*Consignas*
1. Responde según el fragmento sobre el narcotráfico en Uruguay:
(a) ¿Hacia dónde va principalmente la droga que los grandes traficantes hacen pasar por el país?
(b) ¿Qué transformación favorece la situación del sistema carcelario?
(c) ¿Qué reclama la gente angustiada en los barrios?
2. Anota todas las palabras distintas del fragmento sobre el narcotráfico en Uruguay que empiezan con «narco».
3. Prosigue el fragmento sobre el narcotráfico en Uruguay después de su última oración.

*Fragmento proporcionado*
.....
El mayor ingreso de estupefacientes, incluso la elaboración de droga en el país, y el crecimiento de la cantidad de adictos, ¿no estarán promoviendo cambios en las opciones delictivas? ¿Por qué una persona que ingresó al círculo del tráfico de drogas debería mantener en la misma medida sus anteriores actividades delictivas no relacionadas con la comercialización ilegal de estupefacientes y efectuadas individualmente o en pequeños grupos, sin vinculaciones con organizaciones criminales? Más aun cuando la situación del sistema carcelario propende a la transformación de un ratero en un traficante de pasta base.
El narcotráfico internacional, que puso el pie en el país hace décadas, ha avanzado cada vez más en los últimos tiempos. Poco le importa a la población saber si este proceso se aceleró después de asumir el actual gobierno, y poca atención presta a los debates sobre el tema que se orientan hacia los réditos políticos.
Lo más preocupante es que en Uruguay operan organizaciones de grandes traficantes que hacen pasar la droga por el país -con destino a Europa, principalmente-, sin que ni siquiera esos narcos residan aquí. Algunos volúmenes de droga incautados -o sea, sin contar aquellos que pasan sin que las autoridades se enteren- no guardan relación con el pequeño tamaño del mercado uruguayo, por más que este haya crecido.
No sería de extrañar que las migajas de esta poderosa actividad criminal internacional contribuyan de alguna manera al incremento de la delincuencia en zonas socialmente vulnerables, pero también en otros contextos sociales, donde la drogadicción y el comercio ilícito de sustancias también se han incrementado.
Es imprescindible combatir el microtráfico y el narcomenudeo: hay gente angustiada en los barrios reclamando más seguridad. Pero del cierre de bocas de droga ni se enteran los grandes traficantes que usan al Uruguay como estación de tránsito de su mercancía. Y esa necesaria tarea represiva tampoco inhibe a los abastecedores del mercado local. Hay una demanda creciente por parte de individuos muchas veces desesperados, capaces de cometer crímenes horrendos.
.....
(Entradas guardadas)
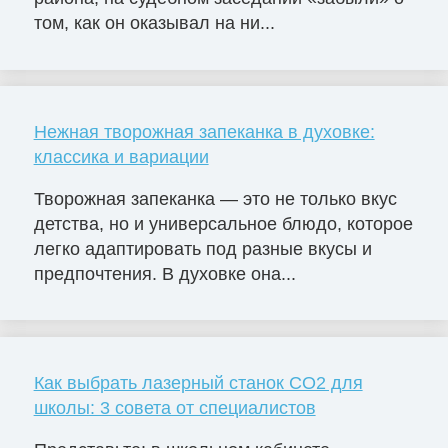
том, как он оказывал на ни...
Нежная творожная запеканка в духовке:
классика и вариации
Творожная запеканка — это не только вкус
детства, но и универсальное блюдо, которое
легко адаптировать под разные вкусы и
предпочтения. В духовке она...
Как выбрать лазерный станок СО2 для
школы: 3 совета от специалистов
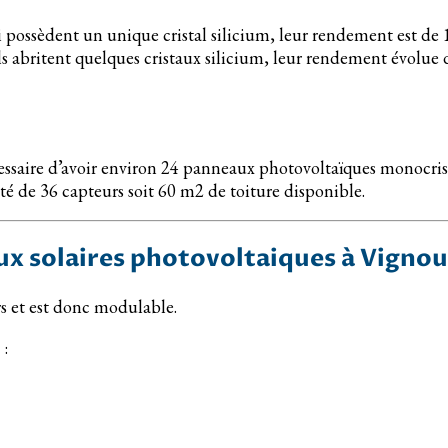
 possèdent un unique cristal silicium, leur rendement est de 16
Ils abritent quelques cristaux silicium, leur rendement évolue d
écessaire d’avoir environ 24 panneaux photovoltaïques monocri
ité de 36 capteurs soit 60 m2 de toiture disponible.
aux solaires photovoltaiques à Vign
rs et est donc modulable.
 :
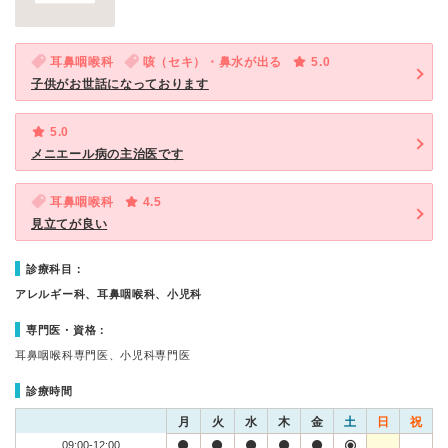
耳鼻咽喉科
咳（セキ）・鼻水が出る
5.0
子供がお世話になっております
5.0
メニエール病の主治医です
耳鼻咽喉科
4.5
見立てが良い
診療科目：
アレルギー科、耳鼻咽喉科、小児科
専門医・資格：
耳鼻咽喉科専門医、小児科専門医
診療時間
月
火
水
木
金
土
日
祝
09:00-12:00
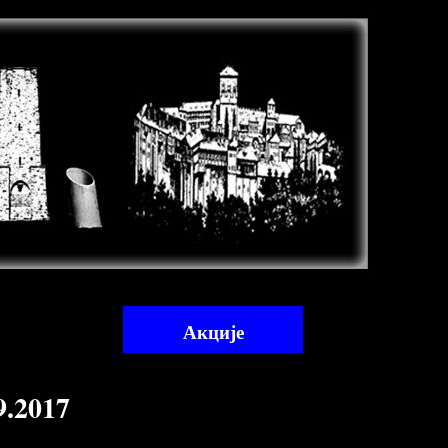
Акције
.2017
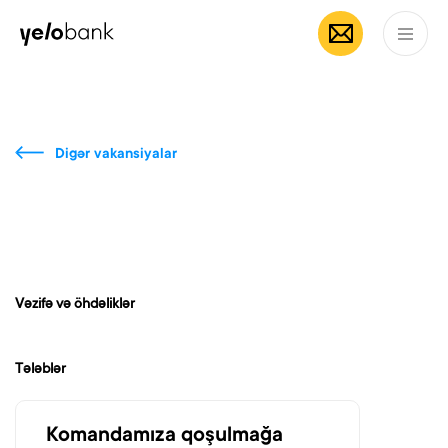
Fərdi
Biznes
Bank haqqında
AZ
Digər vakansiyalar
Vəzifə və öhdəliklər
Tələblər
Komandamıza qoşulmağa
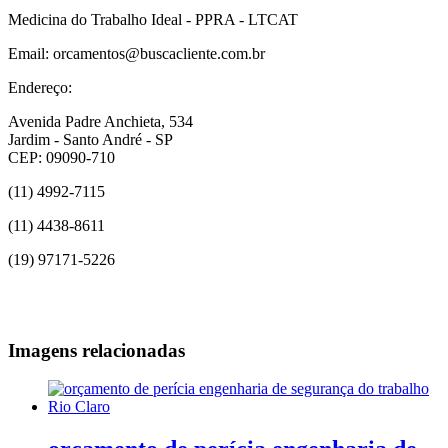
Medicina do Trabalho Ideal - PPRA - LTCAT
Email: orcamentos@buscacliente.com.br
Endereço:
Avenida Padre Anchieta, 534
Jardim - Santo André - SP
CEP: 09090-710
(11) 4992-7115
(11) 4438-8611
(19) 97171-5226
Imagens relacionadas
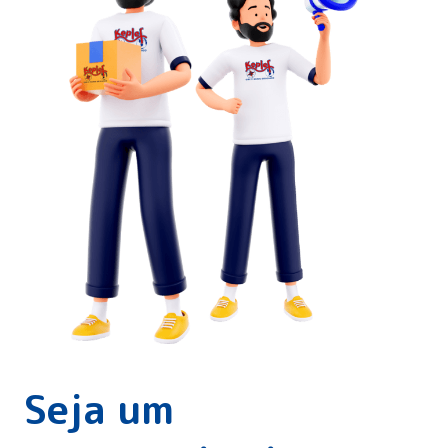
Seja um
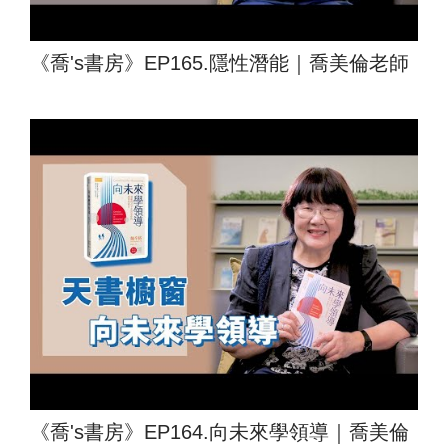
《喬's書房》EP165.隱性潛能｜喬美倫老師
《喬's書房》EP164.向未來學領導｜喬美倫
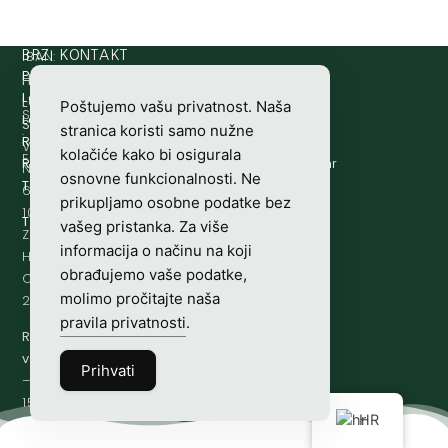
IBAN:
BRZI KONTAKT
Prijava štete:
@etets.avajirp
rh.moc.slh
HR8124020061100501497
HRVATSKI
Lovne iskaznice:
@acinzaksi
rh.moc.slh
LOVAČKI
Poštujemo vašu privatnost. Naša
SWIFT/BIC
Lovno osposobljavanje:
@ofni
rh.ude-slh
SAVEZ
stranica koristi samo nužne
:
Redakcija/ digitalni mediji:
@aidem
rh.sl
Vladimira
kolačiće kako bi osigurala
ESBCHR22
Računovodstvo:
@ovtsdovonucar
rh.moc.slh
Nazora
osnovne funkcionalnosti. Ne
Tajništvo:
@slh
rh.sl
63
prikupljamo osobne podatke bez
10000
Telefon:
+385 (0)1 48 34 560
vašeg pristanka. Za više
Zagreb,
informacija o načinu na koji
Hrvatska
obrađujemo vaše podatke,
OIB-
molimo pročitajte naša
28817560444
pravila privatnosti
.
Radno
vrijeme:
7:00
Prihvati
–
15:00
HR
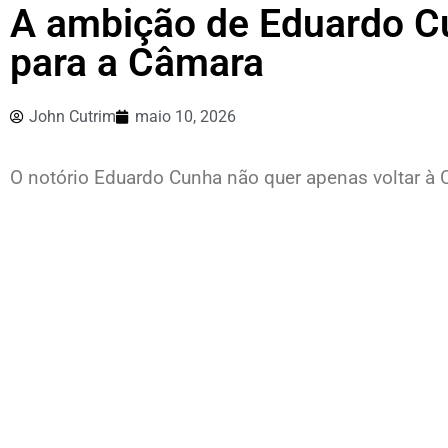
A ambição de Eduardo Cu
para a Câmara
John Cutrim
maio 10, 2026
O notório Eduardo Cunha não quer apenas voltar à 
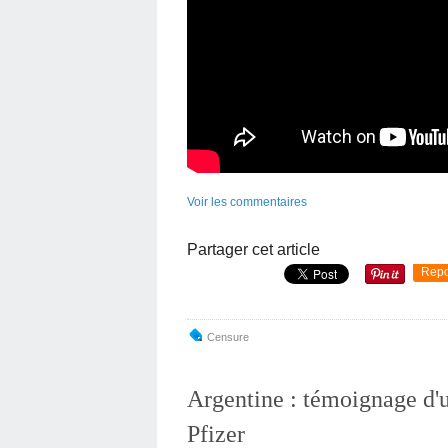
Voir les commentaires
Partager cet article
Repo
Censure
Argentine : témoignage d'u
Pfizer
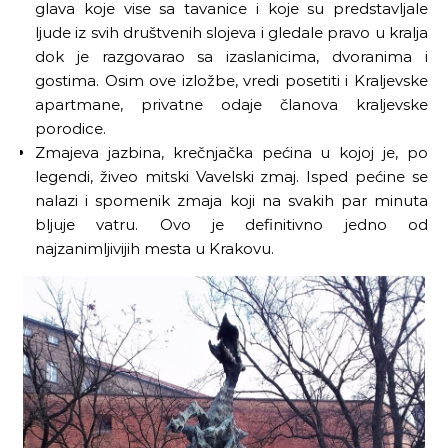
glava koje vise sa tavanice i koje su predstavljale
ljude iz svih društvenih slojeva i gledale pravo u kralja
dok je razgovarao sa izaslanicima, dvoranima i
gostima. Osim ove izložbe, vredi posetiti i Kraljevske
apartmane, privatne odaje članova kraljevske
porodice.
Zmajeva jazbina, krečnjačka pećina u kojoj je, po
legendi, živeo mitski Vavelski zmaj. Isped pećine se
nalazi i spomenik zmaja koji na svakih par minuta
bljuje vatru. Ovo je definitivno jedno od
najzanimljivijih mesta u Krakovu.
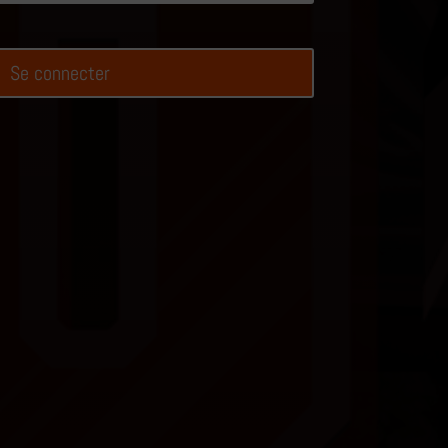
Se connecter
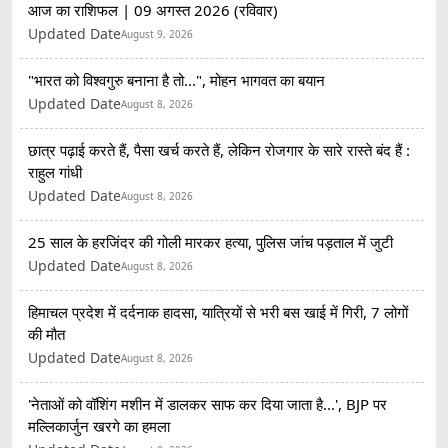
आज का राशिफल | 09 अगस्त 2026 (रविवार)
Updated Date
August 9, 2026
"भारत को विश्वगुरु बनाना है तो...", मोहन भागवत का बयान
Updated Date
August 8, 2026
छात्र पढ़ाई करते हैं, पैसा खर्च करते हैं, लेकिन रोजगार के सारे रास्ते बंद हैं :
राहुल गांधी
Updated Date
August 8, 2026
25 साल के हरजिंदर की गोली मारकर हत्या, पुलिस जांच पड़ताल में जुटी
Updated Date
August 8, 2026
हिमाचल प्रदेश में दर्दनाक हादसा, यात्रियों से भरी बस खाई में गिरी, 7 लोगों
की मौत
Updated Date
August 8, 2026
'नेताओं को वॉशिंग मशीन में डालकर साफ कर दिया जाता है...', BJP पर
मल्लिकार्जुन खरगे का हमला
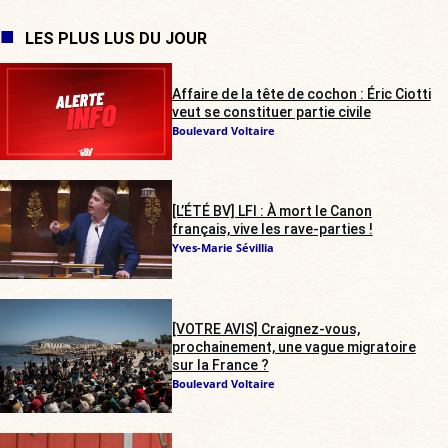
LES PLUS LUS DU JOUR
Affaire de la tête de cochon : Éric Ciotti
veut se constituer partie civile
Boulevard Voltaire
[L’ÉTÉ BV] LFI : À mort le Canon
français, vive les rave-parties !
Yves-Marie Sévillia
[VOTRE AVIS] Craignez-vous,
prochainement, une vague migratoire
sur la France ?
Boulevard Voltaire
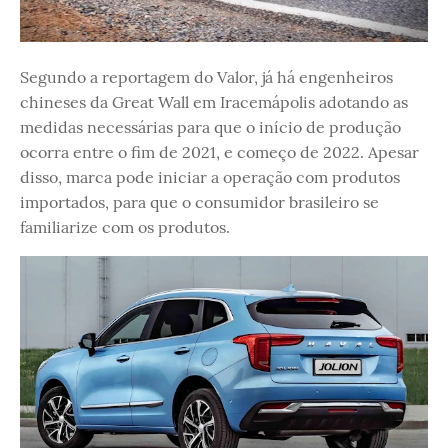
Segundo a reportagem do Valor, já há engenheiros
chineses da Great Wall em Iracemápolis adotando as
medidas necessárias para que o início de produção
ocorra entre o fim de 2021, e começo de 2022. Apesar
disso, marca pode iniciar a operação com produtos
importados, para que o consumidor brasileiro se
familiarize com os produtos.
.....
*Resultados del ejercicio*
1.
(a) Hacia Europa.
(b) La transformación de un ratero en un traficante de pasta base.
(c) Más seguridad.

2. narcotráfico, narcos, narcomenudeo

3.
Al presidente, como a todos los uruguayos, le preocupa la cantidad de homicidios, pero aduce que es "una violencia muy vinculada al negocio del narcotráfico, una violencia entre bandas", y no parece dejar mucho margen para la esperanza cuando agrega que "hacer la prevención correspondiente [...] es muy difícil cuando se trata de este tipo de homicidios".
¿Se justifica a esta altura esa insistencia mediática en deslindar los crímenes que se originan en la droga y los que no? ¿No hay muchos casos en que esa diferencia no se aclara? Ese cambio profundo que se estaría produciendo, ¿no comprende al delito en sus diversas formas y escalas, el que resulta “visible” y el que permanece oculto pero también crece?
Tal vez varias de las preguntas que se han formulado aquí -que son apenas algunas de las muchas que podrían hacerse- tengan respuesta por parte de las autoridades. Sin embargo, pese a la permanente presencia de las autoridades en los medios, las explicaciones que llegan al público -no las reservadas, que solo Fiscalía y las jerarquías políticas y policiales deberían manejar- resultan insuficientes. Esto se refleja en encuestas[1] y en una extendida “sensación térmica”.
Habría que desligar este tema de la pequeña puja política, dejar ciertas comparaciones públicas de cifras que poco aclaran, y abordar un grave problema que ameritaría la aplicación de una política de Estado, como incluso lo planteó un integrante del propio gobierno, el ministro Javier García. Ya casi nadie niega que el abordaje no debe limitarse a lo policial y lo judicial.
Mientras tanto, ¿será mucho pedir que se le den a la población respuestas más claras?